Saying Hello to Ello, an Ad-Free Facebook Alternative

A social network avoids ads and elevates design.

Most social networking services are built on the sale of personal data to advertisers and other third parties.

The first thing I noticed on Ello, a new ad-free social network, is the abundance of white space. Unlike Facebook, which rages with status updates, trending topics, and ads imploring me to click on things my friends “like,” Ello is quiet and calm.

Ello, a new ad-free social network that’s currently open only to those with invitations, focuses on style and simplicity.

The contrast is intentional. Created by designer and entrepreneur Paul Budnitz, Ello contends that on social networks like Facebook, we, the users, are the product, as our data is sold to advertisers who hope to entice us with ads in our feeds. Ello, on the other hand, positions itself as an antidote to that: it doesn’t include any ads, and one of several manifestos posted on the site says that those behind Ello “dislike ads more than almost anyone else out there.” It doesn’t sell user data to third parties, either, and you can decide whether or not you want to let it gather information about your own Ello activity to improve the site. To make money, it plans to take up a “freemium” model where it sells features to users.

This anti-ad (and in many ways, anti-Facebook) ethos, coupled with a stark, simple design that looks as if the German industrial designer Dieter Rams had created a more social version of Tumblr, is probably not causing many people to ditch Facebook, but it is making plenty of them curious about the new social network. Ello began its invite-only “beta” test in August with 90 people, and while Budnitz won’t divulge how many people are currently using it, he says Ello is now getting up to 31,000 requests for invites per hour. In a smartphone-obsessed world, that’s a lot attention for a social network that doesn’t even have an app yet.

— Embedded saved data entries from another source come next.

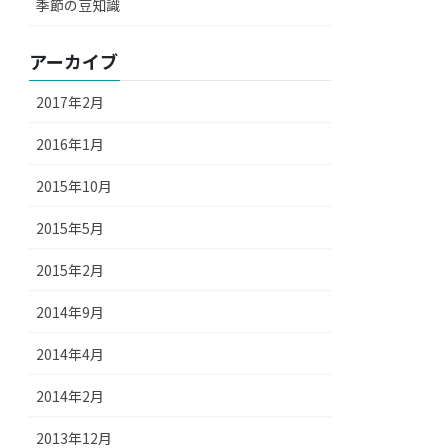
季節の豆知識
アーカイブ
2017年2月
2016年1月
2015年10月
2015年5月
2015年2月
2014年9月
2014年4月
2014年2月
2013年12月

With Ello approaching peak FOMO—that’s “fear of missing out”—among my friends, at least, I snagged an invite from a friend and spent several days diligently using it. So far, I like its clean design and sense of quietude. But since the social network is still so small, it’s hard to tell whether I’ll need it in the same way I do Facebook and Twitter, where I’m accustomed to paying with the breadcrumbs of data I drop along the way.

Several elements of Ello’s design are smart: your profile photo shows up within a circle, and you can follow other users by dragging their circular icons into either a “friends” or “noise” category, and recategorize them at any time by moving the circle to and fro. You can view a feed of updates from either category, with the “noise” one sporting a somewhat compressed, Tumblr-esque layout that makes it easier to glance at many posts at once.

Yet while the relative sparseness of Ello is nice to look at, it’s also confusing. Controls for posting an update, editing a post, or uploading a photo are shown in a light gray type that can be hard to discern. Comments on posts are shown from newest to oldest, which is the opposite of how it’s done on Facebook or Twitter. And it’s embarrassingly easy to delete a friend’s comment on one of your posts by clicking a tiny gray “x” next to the comment, which I initially assumed would simply minimize it.

Given its small but swelling user base, Ello feels kind of like a party at a hip art gallery where the guest list is kept secret. More people keep arriving, happy to see those they know, but confused about why we’re all there. Some posts on Ello reflect this sense of head-scratching: “So Ello is basically a stripped-down (commercial-free, for now) Tumblr/Twitter? Is that it?” posted one friend, while another asserted, “How is this better it’s just different.”

Then there’s the question of how Ello will pay for all this while still keeping out ads. Ello simply states that it will soon offer “special features” that users can pay “a small amount” to get; Budnitz says one example many users ask for is the ability to control multiple profiles with just one login, for which he suggests Ello could charge a couple of bucks.

This kind of model has worked for online and mobile games that allow you to play for free and pay for certain items within the game, and for a number of other startups like Evernote and Strava, but it’s not clear how well it can work on a social network—especially one that wants to grow.

It’s a bit premature to even think about any of that yet, as Ello is still in a private “beta” test, and its sudden popularity appears to be straining the social network. The search function seemed really slow, and profile pages sometimes took a long time to load (or simply didn’t load). While some features have already been built, a long list of them are still to come, such as the ability to block other users from seeing your profile, to post music or videos on Ello rather than just links to media, or to call out inappropriate posts. Apps for iPhone and Android are in the offing, but for now the only way to use it on a smartphone or tablet is via a mobile browser.

Despite the long to-do list, Ello is off to an intriguing start. There’s room for a social network that is both pretty to look at and a pleasure to use.